USD 342,000-555,000 per year

SENIOR

✅ Hybrid

✅ Relocation

Used Tools & Technologies

GPU

Required Skills & Competences
Tag name is followed by "@" symbol and proficiency level value. About proficiency levels:

1-2 — basic awareness. Minimal hands-on experience, and a rudimentary understanding of the technology's purpose;

3-6 — daily use. Comfortable and regular usage, capable of handling common tasks and challenges related to the technology;

7-9 — you are an expert, you can teach others, you know all the pitfalls and tricks;

10 — exceptional knowledge, comprehensive understanding, and adeptness in all aspects of the technology, including advanced problem-solving. Think twice before claiming or demanding such level.

Distributed Systems @ 4 Machine Learning @ 4 Hiring @ 4 Communication @ 7 Mentoring @ 4 Networking @ 4 AI @ 4 InfiniBand @ 3 NVLink @ 3

Details

OpenAI’s Hardware organization develops system and infrastructure solutions for advanced AI workloads. The Scaling team focuses on understanding and optimizing performance across the full system stack to ensure architectural decisions are grounded in rigorous, quantitative analysis of real-world workloads.

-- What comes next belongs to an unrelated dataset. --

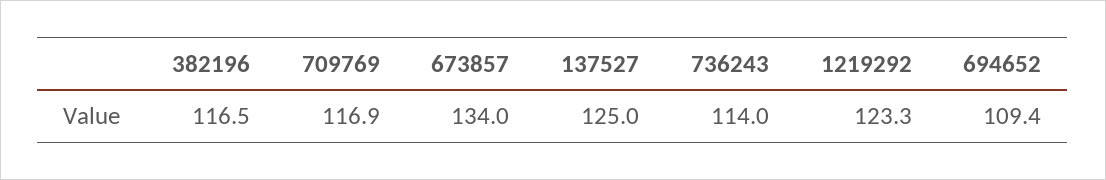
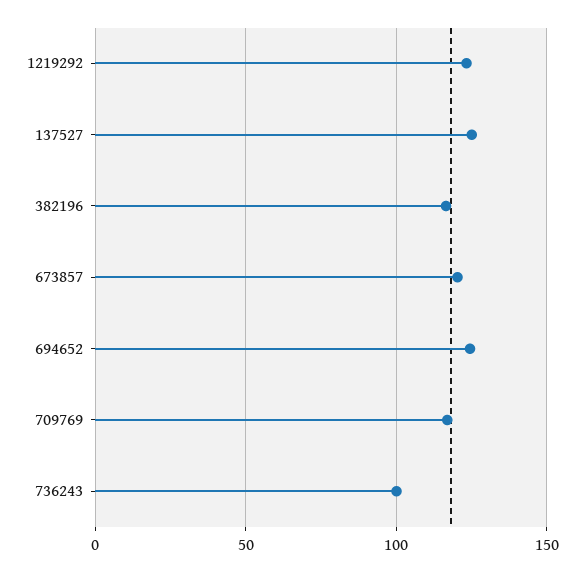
673857: 134 -> 120
736243: 114 -> 100
694652: 109.4 -> 125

This role will build and lead a small, high-impact team to answer forward-looking architectural questions across AI infrastructure systems. You will develop modeling frameworks and methodologies to evaluate system-level tradeoffs and guide design decisions that influence reference architectures, vendor designs, and long-term infrastructure strategy. The role is based in San Francisco, CA and uses a hybrid work model (3 days in office per week). Relocation assistance is offered for eligible employees.

Responsibilities

Build and own a performance modeling framework/toolchain to evaluate AI systems across multiple levels of abstraction.
Analyze and quantify architectural tradeoffs across compute, memory, networking, storage, and system topology.
Develop performance models to guide decisions on scale-up vs. scale-out architectures, interconnect and network design, and memory hierarchy/system balance.
Translate modeling outputs into clear recommendations for internal teams and external hardware vendors.
Influence reference designs and vendor roadmaps through data-driven insights.
Partner closely with machine learning, systems, and hardware teams to understand workload characteristics and requirements.
Lead and grow a small team (2–3 engineers), set technical direction, and maintain high standards for modeling rigor.
Continuously improve modeling fidelity by validating against real system behavior and measurements.

Requirements

Experience owning or building performance modeling frameworks used to drive real system design decisions.
Deep knowledge of AI/ML workloads, including training and/or inference at scale.
Understanding of system-level tradeoffs across compute, memory, and networking in large-scale distributed systems.
Comfortable working across abstraction layers—from workload behavior to hardware implementation.
Experience using modeling (analytical or simulation) to inform architectural decisions.
Ability to operate in ambiguous problem spaces and turn open-ended questions into structured analysis.
Strong communication skills and ability to influence internal teams and external partners.

Preferred Skills

Experience working with hardware vendors (ODM/JDM, silicon, networking).
Background in data center infrastructure or hyperscale systems.
Familiarity with accelerators (GPUs/ASICs) and interconnects (e.g., NVLink, InfiniBand, Ethernet).
Experience influencing hardware roadmaps or reference architectures.
Prior experience leading or mentoring engineers.

Benefits

Medical, dental, and vision insurance with employer contributions to Health Savings Accounts.
Pre-tax accounts for Health FSA, Dependent Care FSA, and commuter expenses.
401(k) retirement plan with employer match.
Paid parental leave (up to 24 weeks for birth parents and 20 weeks for non-birthing parents) and paid medical/caregiver leave (up to 8 weeks).
Paid time off: flexible PTO for exempt employees and up to 15 days annually for non-exempt employees.
13+ paid company holidays and multiple coordinated office closures, plus paid sick or safe time as required by law.
Mental health and wellness support; employer-paid basic life and disability coverage.
Annual learning and development stipend.
Daily meals in offices and meal delivery credits as eligible.
Relocation support for eligible employees.
Additional taxable fringe benefits such as charitable donation matching and wellness stipends.

About OpenAI

OpenAI is an AI research and deployment company focused on ensuring that general-purpose artificial intelligence benefits all of humanity. The company emphasizes safety, diverse perspectives, and inclusion in its mission and hiring practices.